PROMPT: A word-for-word copy of all entries is required, without images.
....................
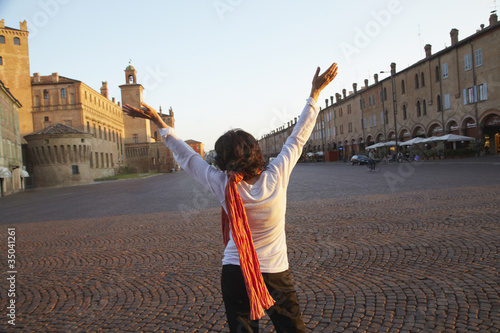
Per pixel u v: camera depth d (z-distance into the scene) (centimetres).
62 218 1317
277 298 184
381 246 580
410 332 305
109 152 7744
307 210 1043
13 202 2589
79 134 5303
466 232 625
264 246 181
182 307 396
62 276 550
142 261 607
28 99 6194
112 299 436
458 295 371
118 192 2706
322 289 417
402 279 428
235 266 180
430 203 992
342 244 612
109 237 853
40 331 358
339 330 318
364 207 1014
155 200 1780
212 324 350
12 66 6078
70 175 5259
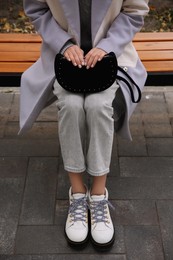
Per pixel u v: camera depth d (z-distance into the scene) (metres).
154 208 2.14
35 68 2.09
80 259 1.90
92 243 1.94
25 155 2.49
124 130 2.07
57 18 1.98
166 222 2.07
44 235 2.01
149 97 3.02
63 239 1.99
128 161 2.44
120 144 2.57
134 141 2.59
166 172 2.37
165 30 3.80
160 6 4.12
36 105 1.97
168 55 2.34
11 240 1.99
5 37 2.54
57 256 1.91
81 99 1.81
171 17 3.97
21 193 2.23
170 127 2.73
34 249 1.95
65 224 2.05
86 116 1.81
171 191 2.24
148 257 1.90
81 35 1.97
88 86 1.81
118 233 2.01
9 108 2.90
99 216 1.95
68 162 1.90
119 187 2.27
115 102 2.00
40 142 2.59
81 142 1.86
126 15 1.98
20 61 2.30
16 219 2.09
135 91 2.02
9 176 2.34
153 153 2.50
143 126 2.73
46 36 1.97
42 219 2.09
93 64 1.79
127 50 2.04
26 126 2.01
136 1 1.95
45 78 1.98
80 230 1.91
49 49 2.03
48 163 2.43
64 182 2.30
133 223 2.06
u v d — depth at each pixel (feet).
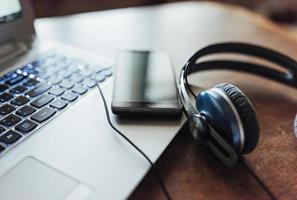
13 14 1.50
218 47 1.40
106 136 1.05
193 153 1.07
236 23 2.05
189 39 1.83
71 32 1.87
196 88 1.34
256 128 0.93
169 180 0.97
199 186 0.96
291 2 4.31
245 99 0.96
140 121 1.11
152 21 2.04
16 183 0.89
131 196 0.92
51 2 2.47
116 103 1.11
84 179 0.90
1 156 0.96
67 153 0.98
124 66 1.35
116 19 2.05
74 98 1.22
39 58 1.49
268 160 1.05
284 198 0.93
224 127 0.95
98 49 1.69
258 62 1.62
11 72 1.38
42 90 1.26
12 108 1.15
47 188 0.87
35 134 1.04
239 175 0.99
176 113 1.11
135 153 0.99
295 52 1.75
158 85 1.23
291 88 1.43
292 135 1.16
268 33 1.94
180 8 2.25
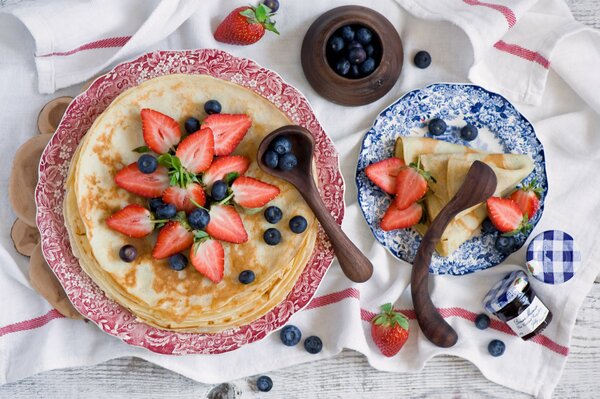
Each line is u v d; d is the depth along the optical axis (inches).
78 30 37.5
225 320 36.6
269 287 36.7
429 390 40.4
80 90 38.4
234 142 36.1
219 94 36.5
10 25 37.8
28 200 37.7
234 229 35.8
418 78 39.7
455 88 39.2
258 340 37.6
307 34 38.6
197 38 38.4
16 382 38.9
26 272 37.9
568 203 40.3
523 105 40.5
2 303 38.1
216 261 35.8
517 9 38.5
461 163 38.4
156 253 35.6
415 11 38.9
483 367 40.0
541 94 39.9
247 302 36.2
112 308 36.9
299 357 39.2
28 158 37.6
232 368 39.1
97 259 35.5
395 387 40.3
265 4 38.4
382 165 38.5
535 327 38.9
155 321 36.5
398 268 39.5
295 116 37.6
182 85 36.4
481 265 39.6
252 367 39.1
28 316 38.3
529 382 40.2
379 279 39.4
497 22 38.4
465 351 39.6
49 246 36.4
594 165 40.3
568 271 39.1
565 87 40.4
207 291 36.1
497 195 39.0
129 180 35.6
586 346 40.8
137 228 35.6
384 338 38.5
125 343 38.2
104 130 35.9
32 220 37.7
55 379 39.1
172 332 37.1
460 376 40.5
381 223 38.7
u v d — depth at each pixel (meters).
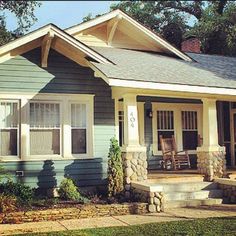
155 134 14.70
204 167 12.04
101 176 11.84
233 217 8.57
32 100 11.30
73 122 11.78
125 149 10.76
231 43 27.03
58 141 11.54
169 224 7.91
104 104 12.10
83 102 11.93
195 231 7.24
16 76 11.12
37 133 11.30
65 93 11.63
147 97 14.64
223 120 16.95
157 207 9.54
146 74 10.95
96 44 13.63
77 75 11.84
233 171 13.27
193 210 9.68
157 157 14.62
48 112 11.48
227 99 12.54
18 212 8.57
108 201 9.96
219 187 11.35
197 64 14.00
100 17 12.86
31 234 7.26
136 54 13.54
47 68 11.48
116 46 13.97
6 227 7.93
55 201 9.87
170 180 11.32
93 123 11.90
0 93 10.89
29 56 11.30
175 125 15.09
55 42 11.32
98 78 12.09
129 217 8.90
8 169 10.84
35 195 10.93
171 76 11.27
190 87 10.96
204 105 12.14
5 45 10.30
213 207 10.09
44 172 11.20
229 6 28.67
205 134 12.10
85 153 11.82
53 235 7.14
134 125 10.91
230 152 16.75
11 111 11.09
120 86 10.24
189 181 11.56
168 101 14.99
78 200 10.01
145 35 13.95
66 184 10.52
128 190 10.53
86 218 8.88
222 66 14.44
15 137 11.05
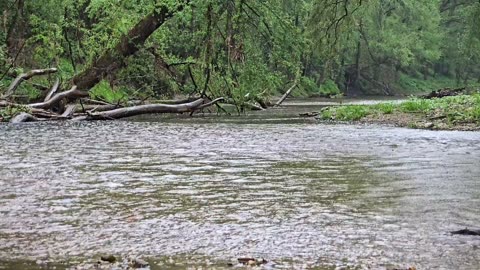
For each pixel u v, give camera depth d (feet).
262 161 37.04
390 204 23.90
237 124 71.46
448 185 28.25
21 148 43.42
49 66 94.43
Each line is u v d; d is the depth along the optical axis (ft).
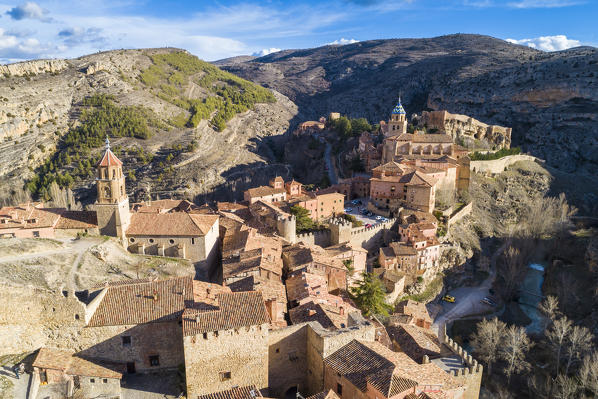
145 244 289.74
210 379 165.68
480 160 609.83
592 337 297.53
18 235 276.21
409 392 145.79
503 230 519.60
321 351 171.42
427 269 397.19
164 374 179.93
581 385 254.06
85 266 243.60
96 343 175.22
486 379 283.18
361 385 151.33
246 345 167.84
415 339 225.56
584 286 384.27
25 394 155.43
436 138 562.66
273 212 380.58
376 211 464.65
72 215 291.58
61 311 171.22
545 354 309.83
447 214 466.70
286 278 270.46
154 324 177.78
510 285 400.47
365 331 182.39
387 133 635.66
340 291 280.10
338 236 369.71
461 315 372.17
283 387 183.01
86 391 165.27
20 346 170.19
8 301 166.81
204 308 179.52
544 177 645.51
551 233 481.87
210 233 302.45
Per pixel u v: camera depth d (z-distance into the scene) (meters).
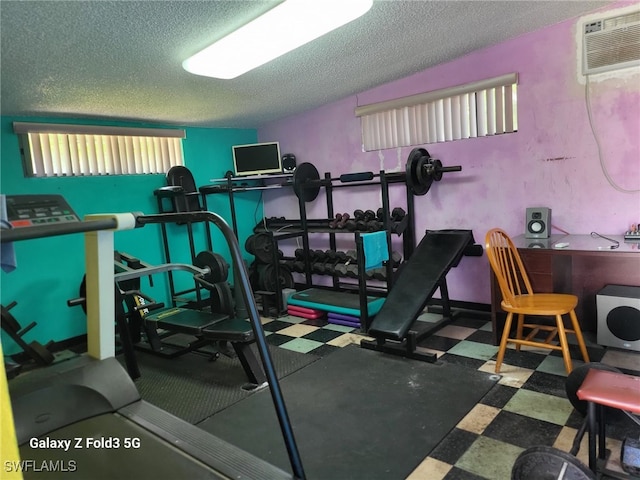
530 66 3.37
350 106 4.53
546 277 3.06
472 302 3.99
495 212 3.73
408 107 4.12
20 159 3.60
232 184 4.83
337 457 2.03
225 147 5.19
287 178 5.23
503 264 2.90
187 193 4.45
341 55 3.14
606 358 2.83
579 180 3.27
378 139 4.39
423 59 3.58
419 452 2.02
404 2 2.44
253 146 4.82
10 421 0.96
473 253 3.74
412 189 3.81
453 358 3.03
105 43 2.38
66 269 3.83
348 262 4.33
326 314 4.23
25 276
....................
RESPONSE FOR THIS EXERCISE:
Per pixel u v: camera depth d (z-distance into the scene) (centimetres).
62 218 1317
277 298 184
381 246 580
410 332 305
109 152 7744
307 210 1043
13 202 2589
79 134 5303
466 232 625
264 246 181
182 307 396
62 276 550
142 261 607
28 99 6194
112 299 436
458 295 371
118 192 2706
322 289 417
402 279 428
235 266 180
430 203 992
342 244 612
109 237 853
40 331 358
339 330 318
364 207 1014
155 200 1780
212 324 350
12 66 6078
70 175 5259
Per pixel u v: camera depth d (z-distance into the scene) (metres).
154 208 2.14
35 68 2.09
80 259 1.90
92 243 1.94
25 155 2.49
124 130 2.07
57 18 1.98
166 222 2.07
44 235 2.01
149 97 3.02
63 239 1.99
128 161 2.44
120 144 2.57
134 141 2.59
166 172 2.37
165 30 3.80
160 6 4.12
36 105 1.97
168 55 2.34
11 240 1.99
5 37 2.54
57 256 1.91
81 99 1.81
171 17 3.97
21 193 2.23
170 127 2.73
34 249 1.95
65 224 2.05
86 116 1.81
171 191 2.24
148 257 1.90
81 35 1.97
88 86 1.81
118 233 2.01
9 108 2.90
99 216 1.95
68 162 1.90
119 187 2.27
115 102 2.00
40 142 2.59
81 142 1.86
126 15 1.98
20 61 2.30
16 219 2.09
135 91 2.02
9 176 2.34
153 153 2.50
143 126 2.73
46 36 1.97
42 219 2.09
93 64 1.79
127 50 2.04
26 126 2.01
136 1 1.95
45 78 1.98
80 230 1.91
49 49 2.03
48 163 2.43
64 182 2.30
133 223 2.06
u v d — depth at each pixel (feet).
13 14 1.50
218 47 1.40
106 136 1.05
193 153 1.07
236 23 2.05
189 39 1.83
71 32 1.87
196 88 1.34
256 128 0.93
169 180 0.97
199 186 0.96
291 2 4.31
245 99 0.96
140 121 1.11
152 21 2.04
16 183 0.89
131 196 0.92
51 2 2.47
116 103 1.11
84 179 0.90
1 156 0.96
67 153 0.98
124 66 1.35
116 19 2.05
74 98 1.22
39 58 1.49
268 160 1.05
284 198 0.93
224 127 0.95
98 49 1.69
258 62 1.62
11 72 1.38
42 90 1.26
12 108 1.15
47 188 0.87
35 134 1.04
239 175 0.99
176 113 1.11
135 153 0.99
295 52 1.75
158 85 1.23
291 88 1.43
292 135 1.16
268 33 1.94
180 8 2.25
Each line is u v d; d is the depth along the optical axis (inches).
78 30 37.5
225 320 36.6
269 287 36.7
429 390 40.4
80 90 38.4
234 142 36.1
219 94 36.5
10 25 37.8
28 200 37.7
234 229 35.8
418 78 39.7
455 88 39.2
258 340 37.6
307 34 38.6
197 38 38.4
16 382 38.9
26 272 37.9
568 203 40.3
523 105 40.5
2 303 38.1
216 261 35.8
517 9 38.5
461 163 38.4
156 253 35.6
415 11 38.9
483 367 40.0
541 94 39.9
247 302 36.2
112 308 36.9
299 357 39.2
28 158 37.6
232 368 39.1
97 259 35.5
395 387 40.3
265 4 38.4
382 165 38.5
535 327 38.9
155 321 36.5
398 268 39.5
295 116 37.6
182 85 36.4
481 265 39.6
252 367 39.1
28 316 38.3
529 382 40.2
379 279 39.4
497 22 38.4
465 351 39.6
49 246 36.4
594 165 40.3
568 271 39.1
565 87 40.4
207 291 36.1
497 195 39.0
129 180 35.6
586 346 40.8
137 228 35.6
384 338 38.5
125 343 38.2
104 130 35.9
32 220 37.7
55 379 39.1
172 332 37.1
460 376 40.5
381 223 38.7
u v d — depth at each pixel (meters).
155 134 14.70
204 167 12.04
101 176 11.84
233 217 8.57
32 100 11.30
73 122 11.78
125 149 10.76
231 43 27.03
58 141 11.54
169 224 7.91
104 104 12.10
83 102 11.93
195 231 7.24
16 76 11.12
37 133 11.30
65 93 11.63
147 97 14.64
223 120 16.95
157 207 9.54
146 74 10.95
96 44 13.63
77 75 11.84
233 171 13.27
193 210 9.68
157 157 14.62
48 112 11.48
227 99 12.54
18 212 8.57
108 201 9.96
219 187 11.35
197 64 14.00
100 17 12.86
31 234 7.26
136 54 13.54
47 68 11.48
116 46 13.97
6 227 7.93
55 201 9.87
170 180 11.32
93 123 11.90
0 93 10.89
29 56 11.30
175 125 15.09
55 42 11.32
98 78 12.09
129 217 8.90
8 169 10.84
35 195 10.93
171 76 11.27
190 87 10.96
204 105 12.14
5 45 10.30
213 207 10.09
44 172 11.20
229 6 28.67
205 134 12.10
85 153 11.82
53 235 7.14
134 125 10.91
230 152 16.75
11 111 11.09
120 86 10.24
189 181 11.56
168 101 14.99
78 200 10.01
145 35 13.95
66 184 10.52
128 190 10.53
86 218 8.88
222 66 14.44
15 137 11.05
For each pixel u v, give camera depth d (feet).
262 161 37.04
390 204 23.90
237 124 71.46
448 185 28.25
21 148 43.42
49 66 94.43
Each line is u v d; d is the depth along the optical axis (ft).
145 244 289.74
210 379 165.68
480 160 609.83
592 337 297.53
18 235 276.21
409 392 145.79
503 230 519.60
321 351 171.42
427 269 397.19
164 374 179.93
581 385 254.06
85 266 243.60
96 343 175.22
486 379 283.18
361 385 151.33
246 345 167.84
415 339 225.56
584 286 384.27
25 394 155.43
436 138 562.66
273 212 380.58
376 211 464.65
72 215 291.58
61 311 171.22
545 354 309.83
447 214 466.70
286 278 270.46
154 324 177.78
510 285 400.47
365 331 182.39
387 133 635.66
340 291 280.10
338 236 369.71
461 315 372.17
283 387 183.01
86 391 165.27
20 346 170.19
8 301 166.81
204 308 179.52
544 177 645.51
551 233 481.87
210 233 302.45
Per pixel u v: camera depth d (z-distance into the scene) (meters).
530 66 3.37
350 106 4.53
546 277 3.06
472 302 3.99
495 212 3.73
408 107 4.12
20 159 3.60
232 184 4.83
337 457 2.03
225 147 5.19
287 178 5.23
503 264 2.90
187 193 4.45
341 55 3.14
606 358 2.83
579 180 3.27
378 139 4.39
423 59 3.58
419 452 2.02
404 2 2.44
253 146 4.82
10 421 0.96
473 253 3.74
412 189 3.81
453 358 3.03
105 43 2.38
66 269 3.83
348 262 4.33
326 314 4.23
25 276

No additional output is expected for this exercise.